Além dos contratos de licenciamento, a agência também trabalha com contratos baseados em demandas. São desenvolvimentos novos, em que as empresas querem um fármaco ou alimento e, para isso, procuram a universidade. Muitos desses contratos envolvem novas tecnologias que geram propriedade intelectual. “Quando isso ocorre, a patente é dividida entre empresa e universidade”, relata Rosana. Até o início de dezembro de 2004 a Inova já havia fechado 61 contratos baseados em demandas e outros 77 estavam em negociação.
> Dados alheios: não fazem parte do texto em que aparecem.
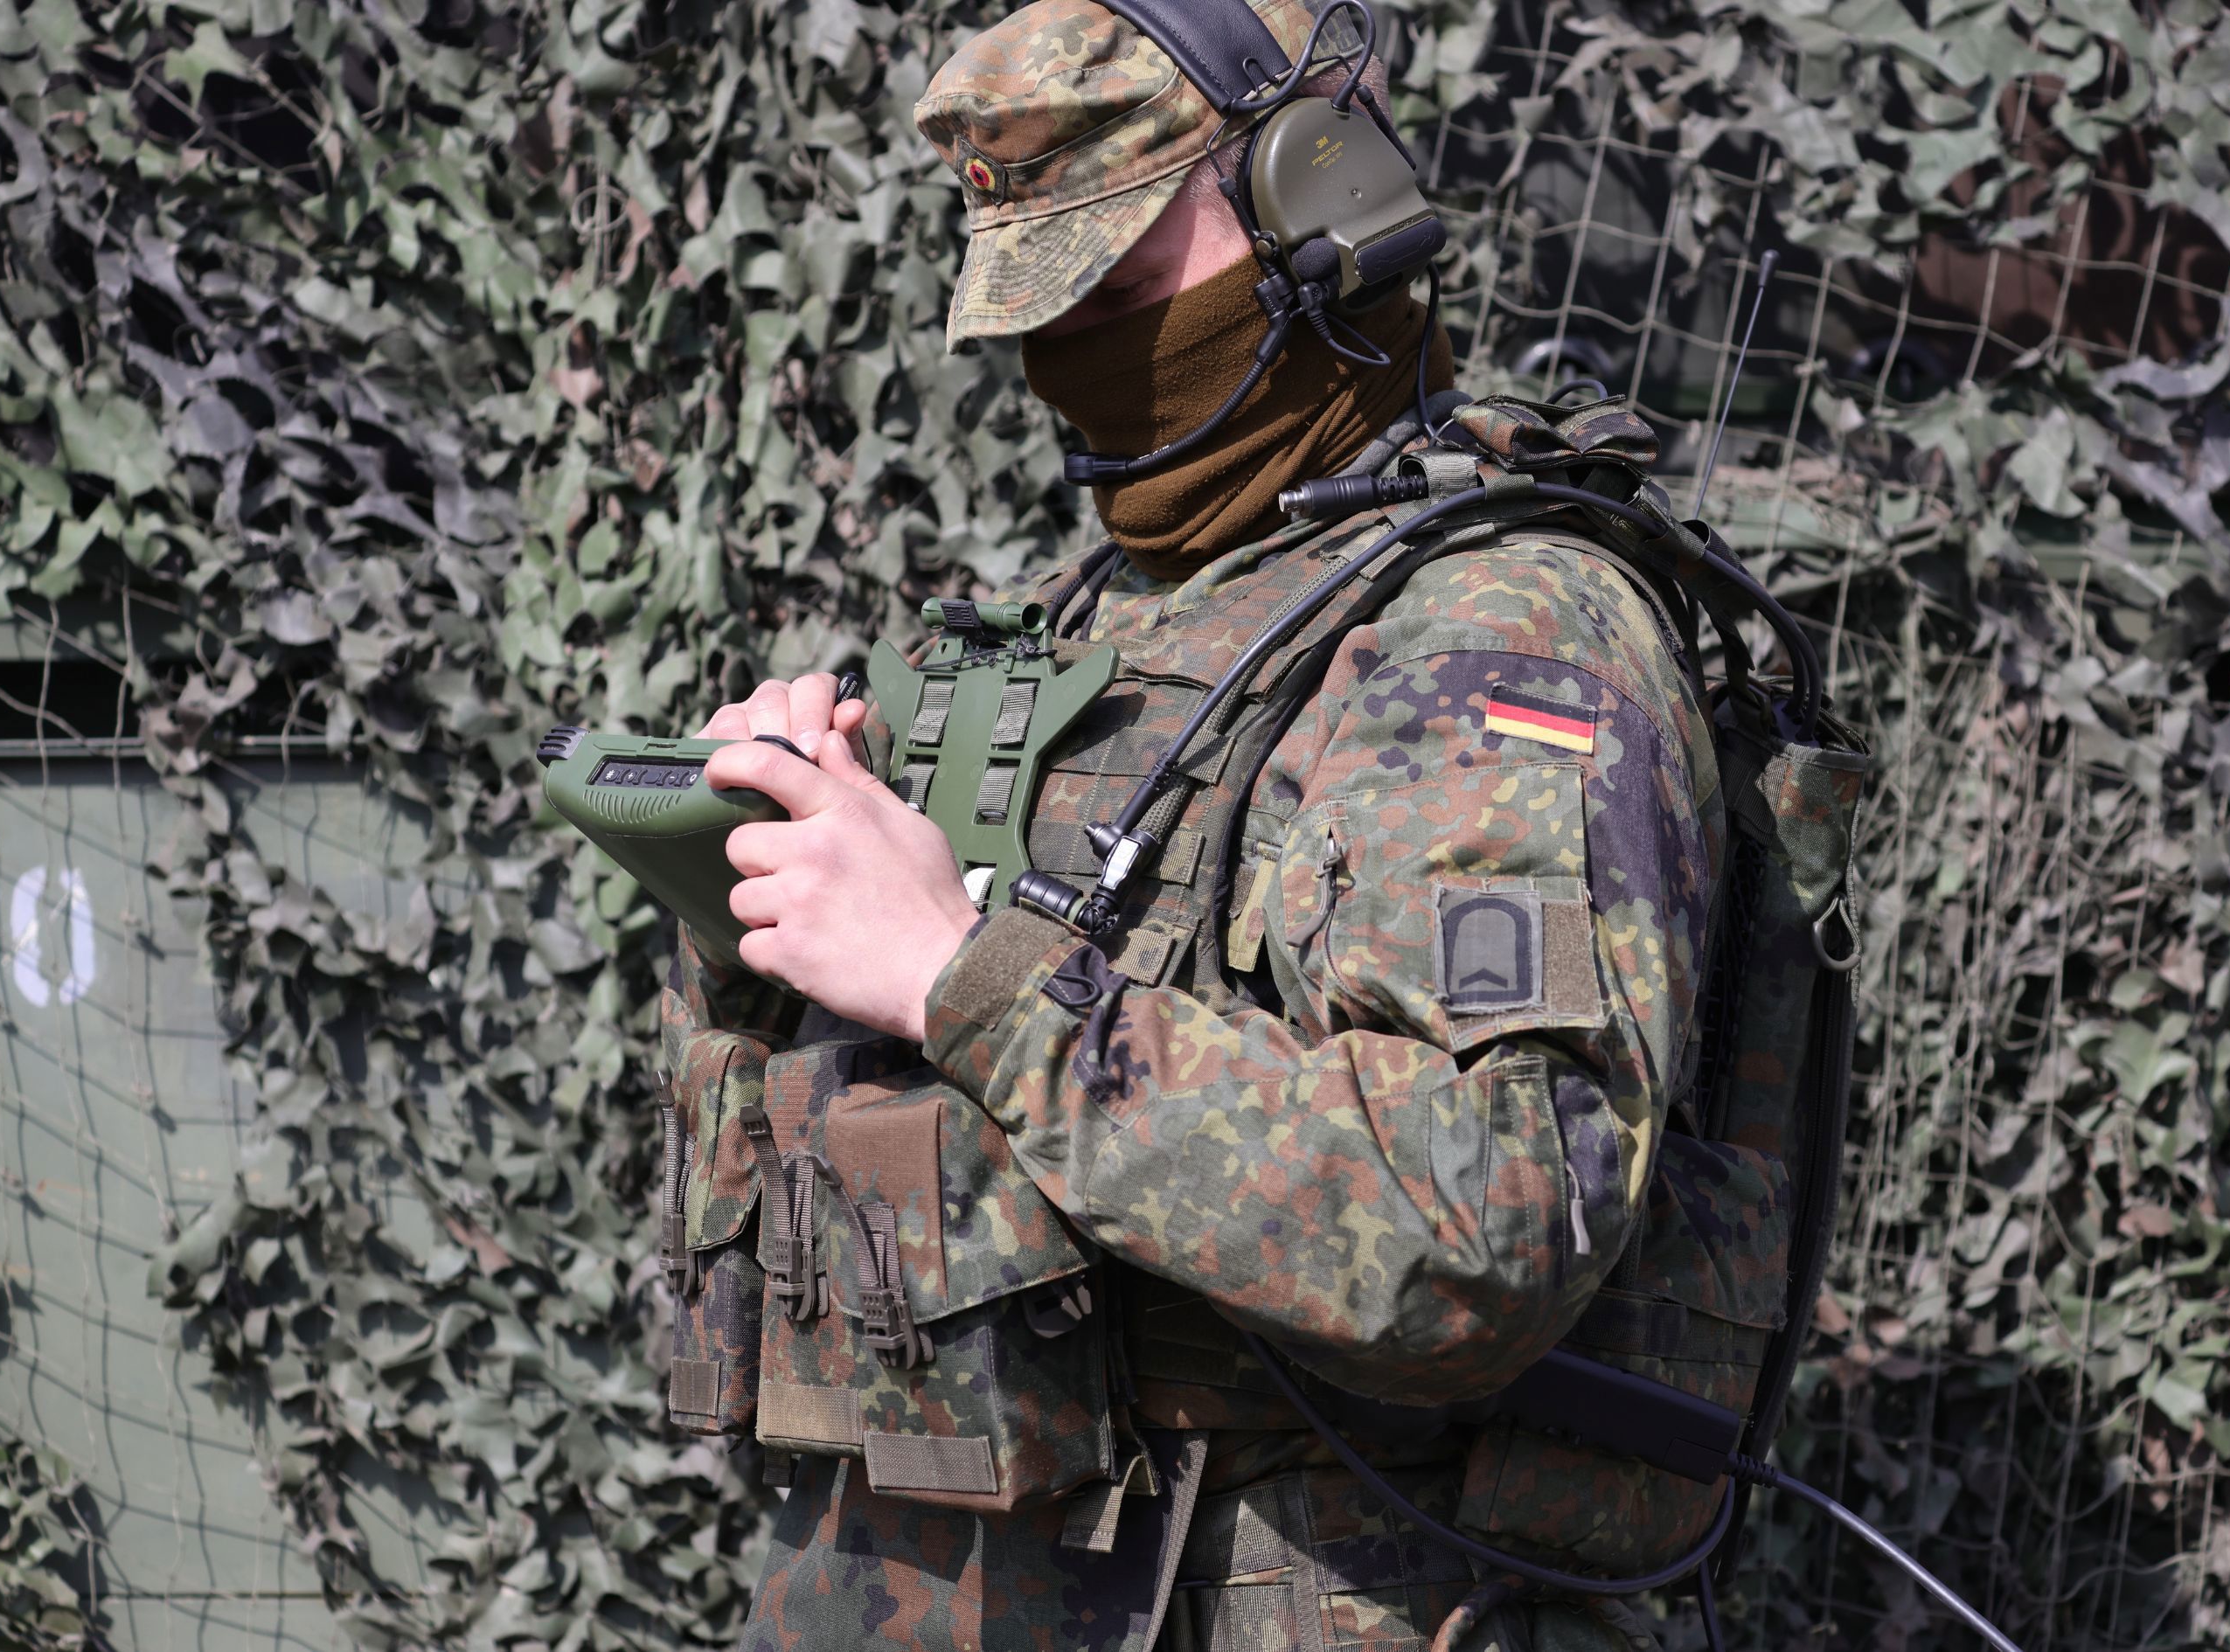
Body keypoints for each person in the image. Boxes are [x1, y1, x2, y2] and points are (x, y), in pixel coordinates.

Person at [670, 3, 1727, 1648]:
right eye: (1040, 301)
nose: (1069, 347)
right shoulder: (1078, 628)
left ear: (1326, 196)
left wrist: (964, 975)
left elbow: (1493, 1216)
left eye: (1113, 280)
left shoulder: (1500, 632)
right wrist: (757, 903)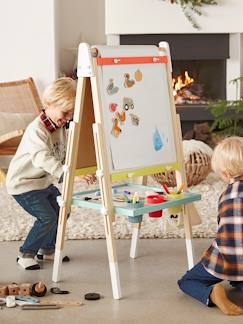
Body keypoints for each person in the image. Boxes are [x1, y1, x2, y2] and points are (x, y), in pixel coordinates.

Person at [6, 77, 96, 270]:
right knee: (48, 217)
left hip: (42, 182)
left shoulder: (61, 127)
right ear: (49, 105)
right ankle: (26, 253)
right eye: (65, 113)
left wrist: (79, 170)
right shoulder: (36, 131)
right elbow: (43, 159)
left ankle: (47, 249)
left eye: (71, 114)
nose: (68, 118)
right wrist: (68, 175)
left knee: (64, 210)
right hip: (23, 184)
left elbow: (64, 155)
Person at [178, 136, 243, 316]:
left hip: (226, 261)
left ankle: (212, 294)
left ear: (226, 174)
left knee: (187, 281)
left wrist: (209, 256)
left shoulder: (225, 196)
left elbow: (225, 233)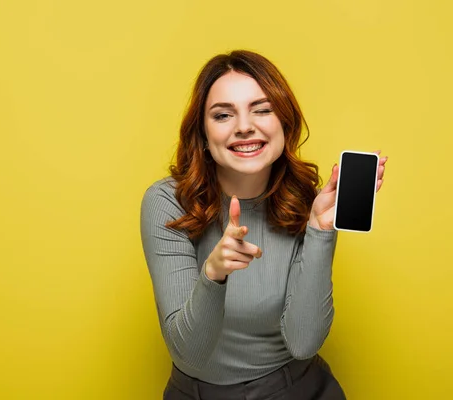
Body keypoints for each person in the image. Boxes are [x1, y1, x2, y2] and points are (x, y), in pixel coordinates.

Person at [139, 50, 387, 400]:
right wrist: (214, 273)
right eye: (223, 115)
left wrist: (320, 230)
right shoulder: (168, 203)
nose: (244, 126)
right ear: (203, 135)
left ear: (284, 124)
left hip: (298, 389)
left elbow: (303, 342)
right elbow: (189, 354)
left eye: (262, 109)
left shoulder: (305, 202)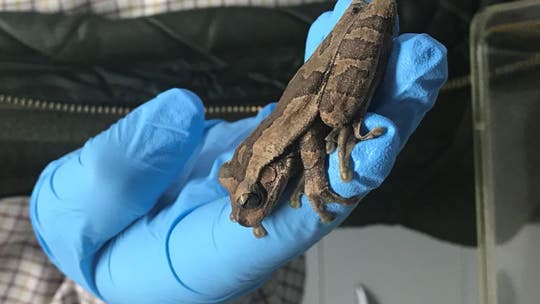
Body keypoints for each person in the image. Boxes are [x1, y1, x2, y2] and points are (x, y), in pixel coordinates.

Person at [1, 0, 448, 303]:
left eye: (249, 202)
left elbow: (309, 143)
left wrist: (314, 180)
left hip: (313, 73)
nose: (244, 214)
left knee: (335, 116)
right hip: (439, 159)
A equipe comandada por Rosana, engenheira eletrônica que escolheu a área de negócios como campo de trabalho, é formada por seis pessoas denominadas agentes de parcerias.

A Inova tem sido bastante procurada por universidades, centros de pesquisa e instituições, interessados em conhecer o modelo adotado. O Exército brasileiro, por exemplo, procurou a agência porque queria ajuda para comercializar seus produtos, já que muitas tecnologias desenvolvidas para a área militar podem ter aplicação na área civil. A forma encontrada para atender ao pleito foicolocar duas pessoas remuneradas pela instituição para trabalhar junto com a equipe da agência durante um ano. Depois desse período, elas estarão capacitadas a prospectar os nichos de mercado em que se encaixam as inovações e negociar o licenciamento das patentes.

Atualmente a Unicamp tem cerca de 340 patentes depositadas, o que significa que ainda há muito a fazer. Como não há recursos disponíveis para contratar novos agentes de parcerias, para continuar a crescer a Inova pretende contratar bolsistas que serão trazidos do mercado. Com mais colaboradores, a agência vai setorizar seus agentes de parcerias. Cada um ficará encarregado de uma área, como por exemplo fármacos e alimentos, mobilidade que engloba os setores automotivo, naval e aeroespacial, Lei de Informática, instituições públicas e leis de incentivo para a área cultural. Rosana diz que a setorização vai permitir que os agentes conheçam as medidas de governo relacionadas a cada setor, além das necessidades e demandas específicas. “Vamos poder gerar soluções que serão multiplicadas. E os resultados deverão ser melhores ainda”, acredita.